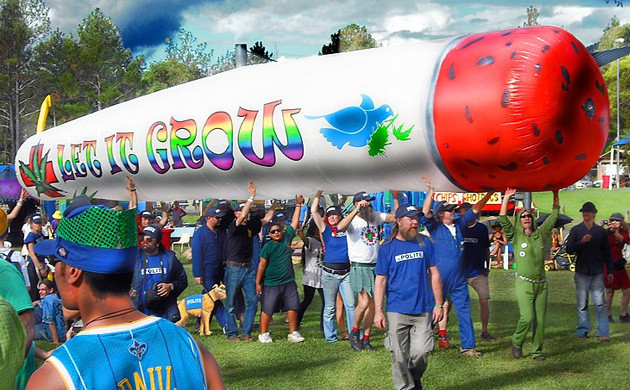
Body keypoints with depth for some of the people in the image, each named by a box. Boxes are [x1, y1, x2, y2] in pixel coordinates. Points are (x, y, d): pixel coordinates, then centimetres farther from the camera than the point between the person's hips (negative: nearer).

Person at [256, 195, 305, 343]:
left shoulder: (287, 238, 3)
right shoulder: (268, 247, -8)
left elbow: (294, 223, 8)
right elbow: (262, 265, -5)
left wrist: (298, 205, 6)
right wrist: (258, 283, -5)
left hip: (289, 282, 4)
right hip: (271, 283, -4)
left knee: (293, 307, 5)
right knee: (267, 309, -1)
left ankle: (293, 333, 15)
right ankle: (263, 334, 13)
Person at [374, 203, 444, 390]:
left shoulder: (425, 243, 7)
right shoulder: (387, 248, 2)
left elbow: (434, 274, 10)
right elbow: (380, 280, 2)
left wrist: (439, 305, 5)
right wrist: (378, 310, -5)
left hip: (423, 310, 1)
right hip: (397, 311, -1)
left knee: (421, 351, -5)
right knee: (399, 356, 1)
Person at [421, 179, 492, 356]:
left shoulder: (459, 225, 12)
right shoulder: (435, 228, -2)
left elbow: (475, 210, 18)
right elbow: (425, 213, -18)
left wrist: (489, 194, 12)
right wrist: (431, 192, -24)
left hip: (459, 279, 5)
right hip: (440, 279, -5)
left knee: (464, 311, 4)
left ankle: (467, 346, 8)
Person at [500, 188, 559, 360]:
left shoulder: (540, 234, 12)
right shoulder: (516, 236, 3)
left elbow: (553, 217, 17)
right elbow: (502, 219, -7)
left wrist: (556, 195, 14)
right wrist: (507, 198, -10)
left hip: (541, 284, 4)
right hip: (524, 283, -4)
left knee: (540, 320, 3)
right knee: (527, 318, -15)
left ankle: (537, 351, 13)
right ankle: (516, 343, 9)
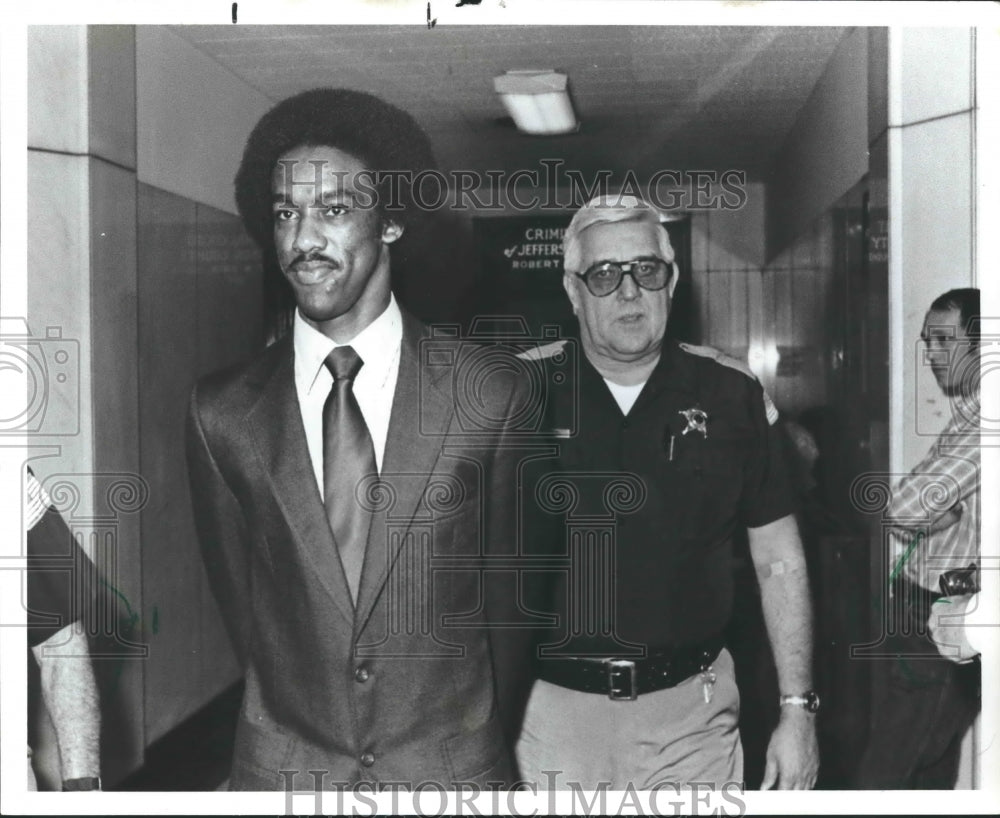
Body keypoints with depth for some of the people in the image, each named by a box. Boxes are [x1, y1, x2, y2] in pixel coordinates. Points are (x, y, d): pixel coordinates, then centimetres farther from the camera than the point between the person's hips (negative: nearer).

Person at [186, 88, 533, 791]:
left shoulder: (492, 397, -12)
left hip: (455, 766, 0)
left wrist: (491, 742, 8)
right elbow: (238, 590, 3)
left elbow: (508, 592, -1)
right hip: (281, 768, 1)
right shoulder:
○ ○ ○ ○ ○ ○ ○
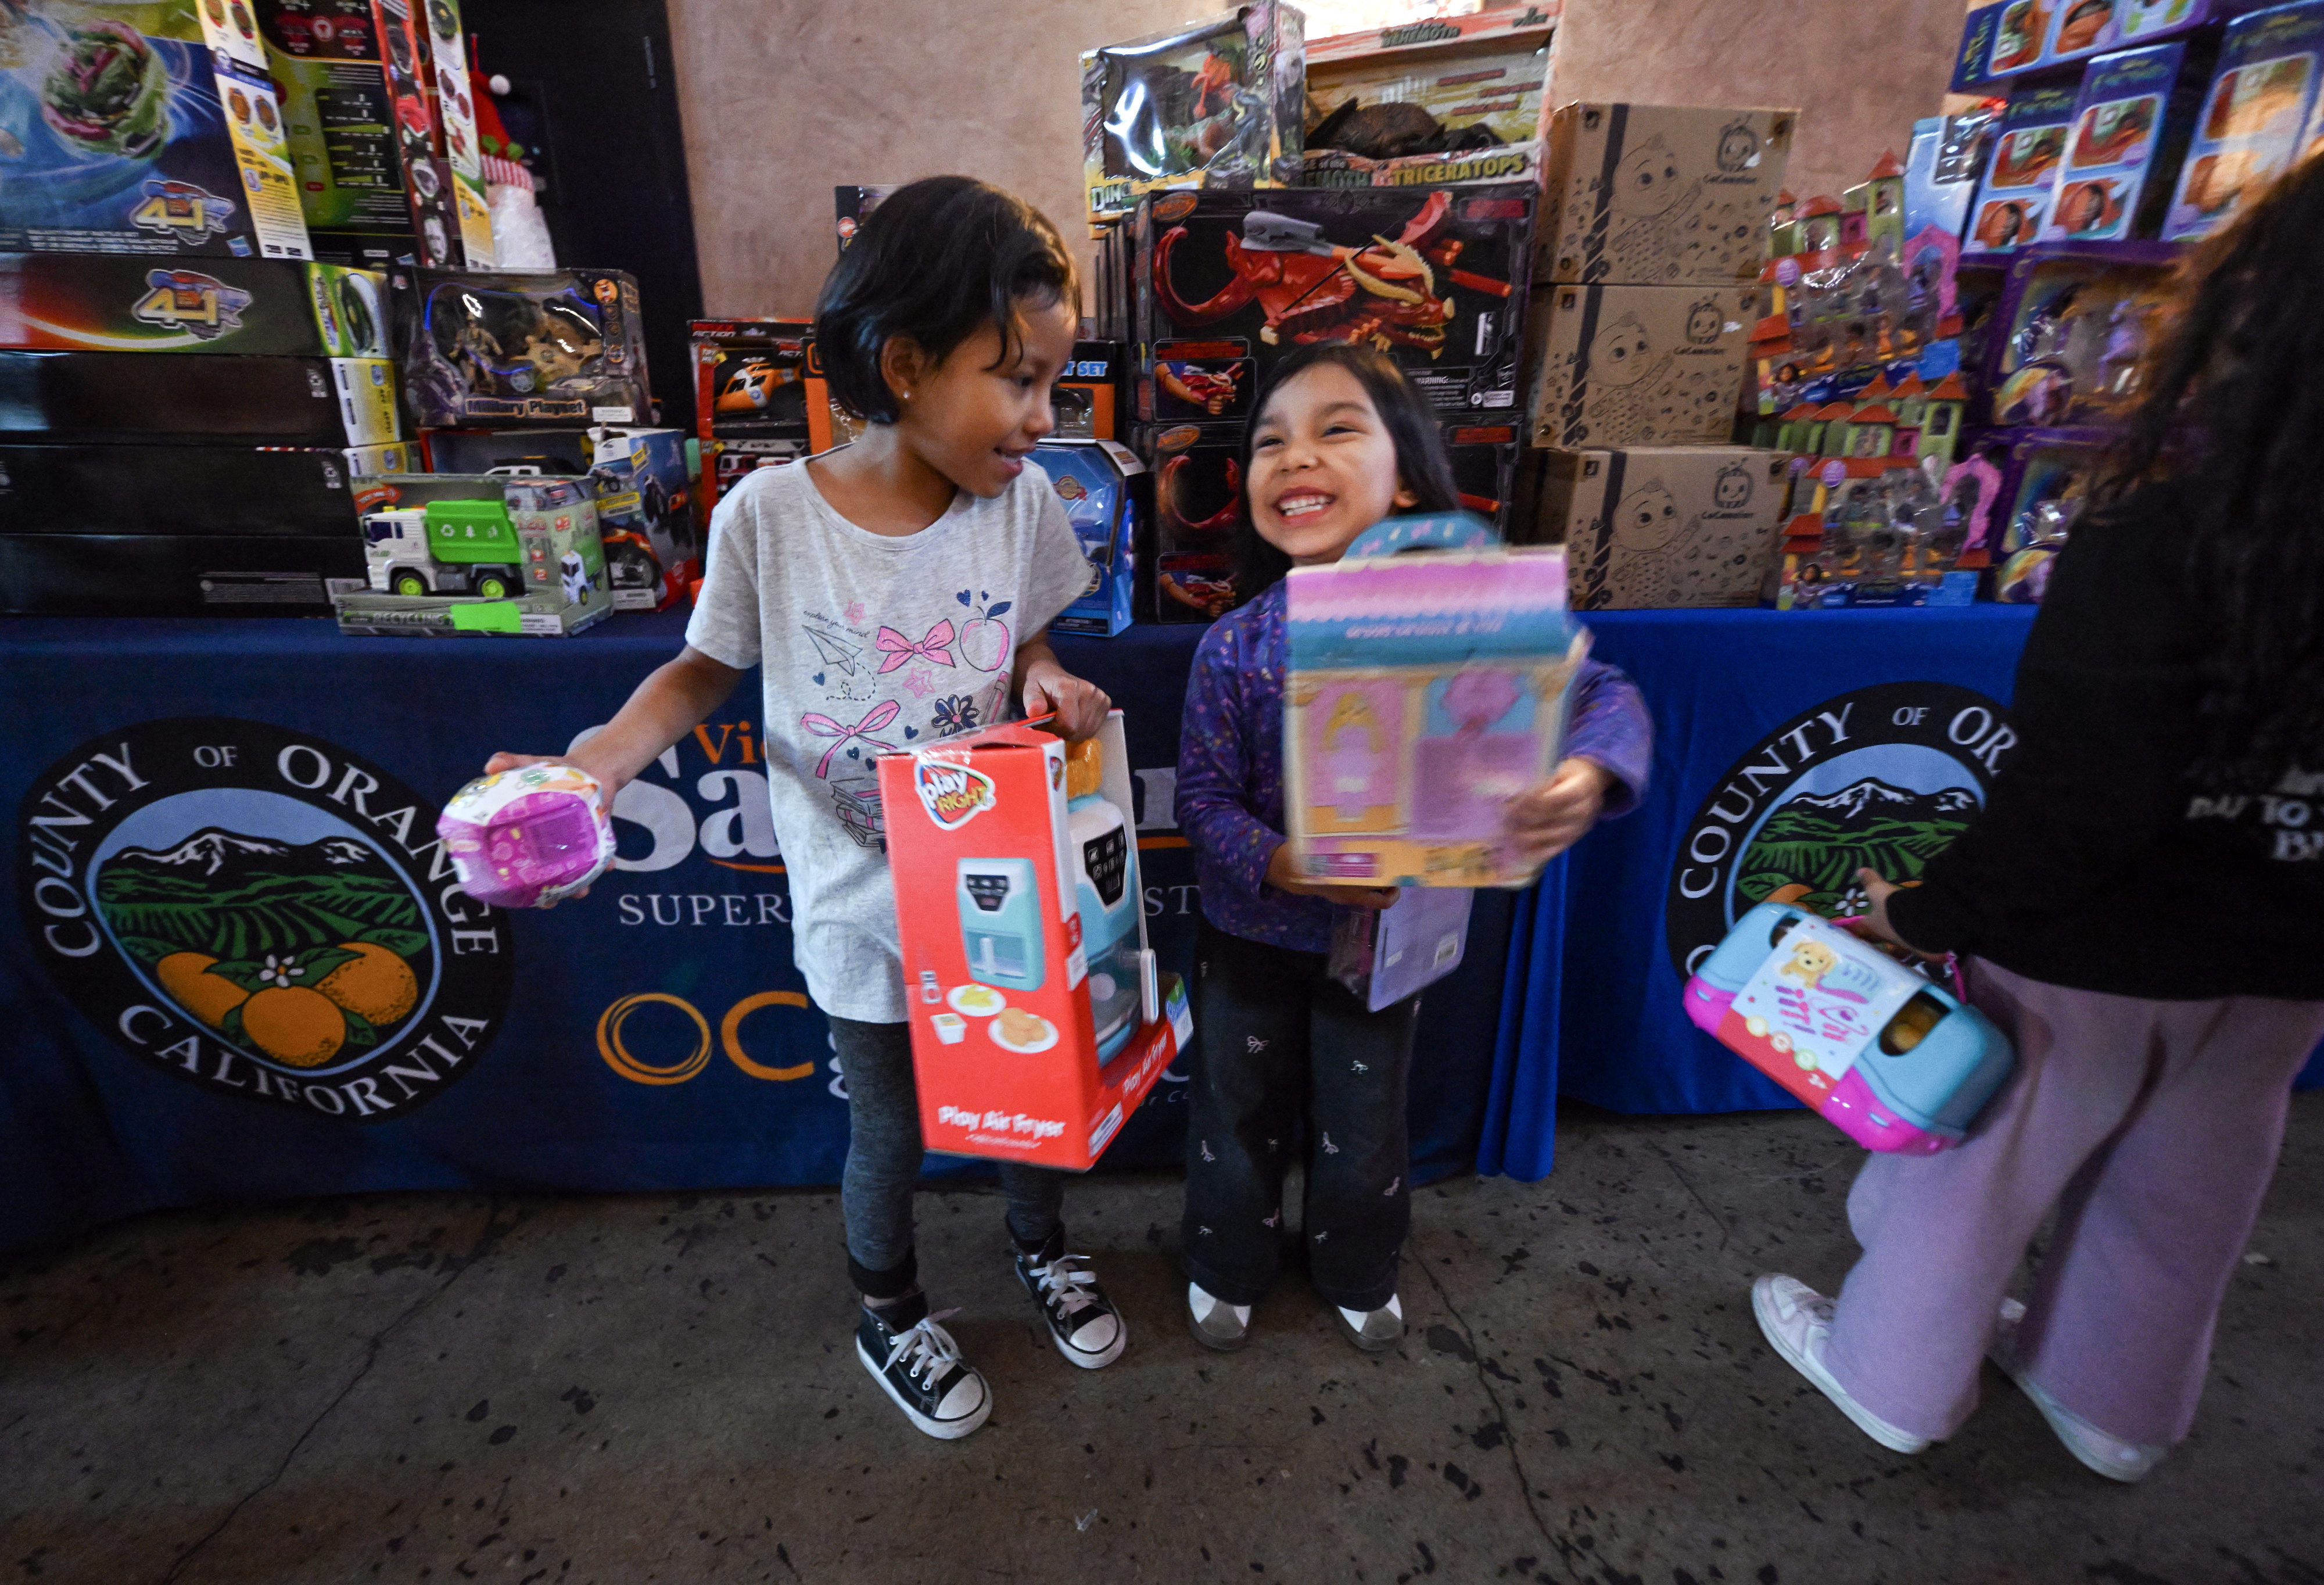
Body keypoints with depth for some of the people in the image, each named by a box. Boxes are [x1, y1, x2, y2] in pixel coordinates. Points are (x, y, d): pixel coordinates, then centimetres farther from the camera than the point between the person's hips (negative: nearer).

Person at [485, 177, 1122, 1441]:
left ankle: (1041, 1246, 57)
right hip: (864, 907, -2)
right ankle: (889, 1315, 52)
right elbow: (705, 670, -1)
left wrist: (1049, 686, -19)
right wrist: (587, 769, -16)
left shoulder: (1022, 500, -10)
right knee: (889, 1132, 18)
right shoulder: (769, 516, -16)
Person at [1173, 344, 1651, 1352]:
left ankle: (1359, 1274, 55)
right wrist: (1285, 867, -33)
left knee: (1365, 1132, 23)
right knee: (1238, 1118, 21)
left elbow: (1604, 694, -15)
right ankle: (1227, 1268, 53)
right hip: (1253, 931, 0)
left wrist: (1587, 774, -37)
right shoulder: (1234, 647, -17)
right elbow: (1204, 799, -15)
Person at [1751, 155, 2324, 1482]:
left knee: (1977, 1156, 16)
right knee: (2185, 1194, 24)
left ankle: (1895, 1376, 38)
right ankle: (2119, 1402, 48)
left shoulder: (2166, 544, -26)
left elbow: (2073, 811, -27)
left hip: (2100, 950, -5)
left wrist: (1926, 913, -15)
○ ○ ○ ○ ○ ○ ○
▶ Exercise prompt
Return every line in the records above that contains the word "ankle", copying each one in full.

▶ Your solution
left ankle: (293, 333, 15)
right ankle: (263, 334, 13)
left ankle: (467, 346, 8)
left ankle: (537, 351, 13)
right ankle: (516, 343, 9)
left ankle: (1041, 1246, 57)
right ankle: (889, 1315, 52)
left ankle: (1359, 1274, 55)
right ankle: (1227, 1268, 53)
left ankle: (1895, 1376, 38)
right ankle: (2119, 1402, 48)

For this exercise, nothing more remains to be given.